Até quando vamos tolerar?, por Luis Felipe Miguel
Cada vez que uma armação golpista é descoberta ou um plano terrorista dá errado, Jair vem a público dizer que não se responsabiliza pelos “malucos” que o idolatram.
Em muitos casos são mesmo, o que não retira a culpa daqueles que criam o caldo de cultura para que a maluquice se manifeste na forma do ódio contra determinados grupos de pessoas, do desprezo à democracia e da busca por meios violentos de destruir aquilo que recusam.
Mas é difícil para Jair dizer que o general Braga Netto é um “bestão”. Afinal, ele foi seu homem de confiança ao longo de todo governo, ministro da Casa Civil e da Defesa, o grande formulador de suas estratégias, escolhido pessoalmente para ser o vice na chapa para a reeleição.
O envolvimento direto de Braga Netto no plano assassino agora revelado é mais uma evidência de que o projeto de dar um golpe e implantar um regime ditatorial vinha do coração do bolsonarismo.
Não custa lembrar também que o general que comandava a operação dos assassinatos previstos esteve lotado no gabinete do deputado Pazuello, também general, também ex-ministro, também do círculo íntimo de Jair.
Só restou para Flávio e Eduardo o discurso de que “planejar um homicídio não é crime”, linha de defesa que se apoia em filigrana jurídica e, politicamente, uma confissão de culpa.
Além disso, os fatos agora revelados os desmentem. Não foi apenas o planejamento dos crimes; foram dados passos concretos para sua execução. Não foi uma fantasia, foi um complô que só não se efetivou por motivos alheios à vontade de seus autores.
Os filhos e Jair escoram-se no fato de que uma parte significativa da base radicalizada do bolsonarismo abandonou qualquer pretensão de civilidade e aplaude o vale tudo como demonstração de fidelidade à causa.

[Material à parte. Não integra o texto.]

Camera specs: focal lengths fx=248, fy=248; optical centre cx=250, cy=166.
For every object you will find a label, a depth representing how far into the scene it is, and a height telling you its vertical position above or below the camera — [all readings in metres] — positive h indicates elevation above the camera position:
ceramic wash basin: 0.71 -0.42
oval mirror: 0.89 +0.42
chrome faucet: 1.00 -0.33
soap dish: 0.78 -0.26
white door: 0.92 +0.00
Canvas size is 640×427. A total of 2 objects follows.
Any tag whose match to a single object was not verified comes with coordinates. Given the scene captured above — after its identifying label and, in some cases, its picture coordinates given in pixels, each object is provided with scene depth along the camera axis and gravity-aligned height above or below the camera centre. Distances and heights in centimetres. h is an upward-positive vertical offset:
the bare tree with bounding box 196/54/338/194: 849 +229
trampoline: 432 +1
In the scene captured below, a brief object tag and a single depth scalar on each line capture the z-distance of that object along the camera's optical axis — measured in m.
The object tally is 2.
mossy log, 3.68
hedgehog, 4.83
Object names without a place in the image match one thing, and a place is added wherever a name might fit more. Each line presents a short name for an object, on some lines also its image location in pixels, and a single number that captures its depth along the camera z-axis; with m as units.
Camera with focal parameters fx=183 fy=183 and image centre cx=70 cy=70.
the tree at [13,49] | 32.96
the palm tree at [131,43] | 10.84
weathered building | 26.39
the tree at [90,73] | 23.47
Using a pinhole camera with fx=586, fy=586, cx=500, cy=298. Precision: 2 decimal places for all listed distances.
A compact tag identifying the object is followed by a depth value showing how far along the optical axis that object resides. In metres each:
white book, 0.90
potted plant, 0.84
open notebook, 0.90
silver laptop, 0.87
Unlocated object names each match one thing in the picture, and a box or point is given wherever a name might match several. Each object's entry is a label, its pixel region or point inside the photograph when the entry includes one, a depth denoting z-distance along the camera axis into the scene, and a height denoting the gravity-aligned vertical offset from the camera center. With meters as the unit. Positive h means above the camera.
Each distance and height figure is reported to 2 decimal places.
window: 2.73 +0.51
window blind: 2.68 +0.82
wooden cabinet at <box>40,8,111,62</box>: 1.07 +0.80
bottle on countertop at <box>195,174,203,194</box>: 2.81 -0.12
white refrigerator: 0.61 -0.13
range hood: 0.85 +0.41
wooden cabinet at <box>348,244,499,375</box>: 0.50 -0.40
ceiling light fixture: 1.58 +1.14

É um contingente suficiente para incomodar, mas não para construir uma maioria eleitoral. Muitos, na direita mais oportunista e, portanto, mais racional, preferem se distanciar desse tipo de atrocidade.

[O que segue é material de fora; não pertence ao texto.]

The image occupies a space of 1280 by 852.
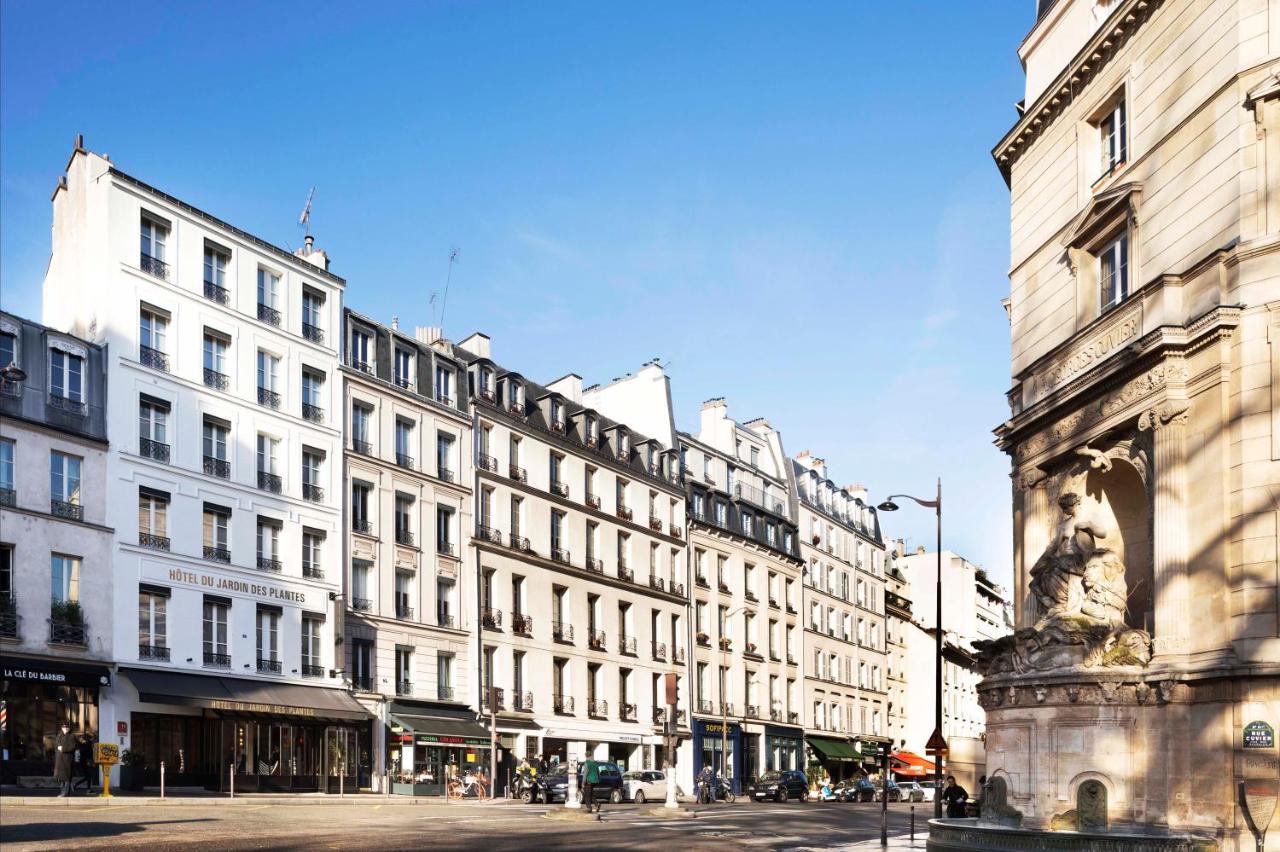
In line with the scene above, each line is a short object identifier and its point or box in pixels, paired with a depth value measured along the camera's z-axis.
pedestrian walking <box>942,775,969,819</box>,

E tendo a crer que existe uma massa de pessoas que se ilude a ponto de votar em Bolsonaro, mas que não está pronta a bancar o assassinato de autoridades e adversários políticos.
As evidências de uma trama para destruir as instituições democráticas no Brasil, antes, durante e depois das eleições de 2022, partindo de Bolsonaro e de seu círculo mais próximo, já eram muito fortes.
O uso da Polícia Rodoviária Federal para impedir que eleitores chegassem aos locais de votação, a campanha contra as urnas eletrônicas, as minutas do estado de sítio, o estímulo e o financiamento aos acampamentos em frente aos quartéis do Exército, tudo apontava na mesma direção: Jair queria encontrar um jeito de permanecer na presidência mesmo perdendo as eleições e estava disposto a qualquer coisa para isso.
Diante de tantas evidências, faz-se urgente uma resposta muito firme. Temos um general de pijama, três tenentes coronéis e um agente da PF presos. E Braga Neto? E Jair Bolsonaro? E Augusto Heleno, Paulo Sérgio Nogueira, Villas-Boas, Pazuello?
Seria necessário aproveitar a oportunidade para fazer uma limpa no oficialato e nas forças de segurança, tanto eliminando os bolsões golpistas quanto atualizando regulamentos – a começar pelo artigo 142 da Constituição.
Um motivo é garantir a integridade do governo legítimo – basta lembrar que o policial preso por envolvimento na trama homicida participou da segurança do presidente Lula. Outro é passar um recado claro de que a obediência ao poder civil é inegociável.
Se é para fazer isso, o primeiro passo é trocar o ministro da Defesa. Lula pode ter a dívida de gratidão que for com Múcio, mas um governo comprometido com a proteção da democracia não pode incluir, no seu primeiro escalão, um lobista da impunidade do golpismo.
Luis Felipe Miguel é professor do Instituto de Ciência Política da UnB. Autor, entre outros livros, de O colapso da democracia no Brasil (Expressão Popular).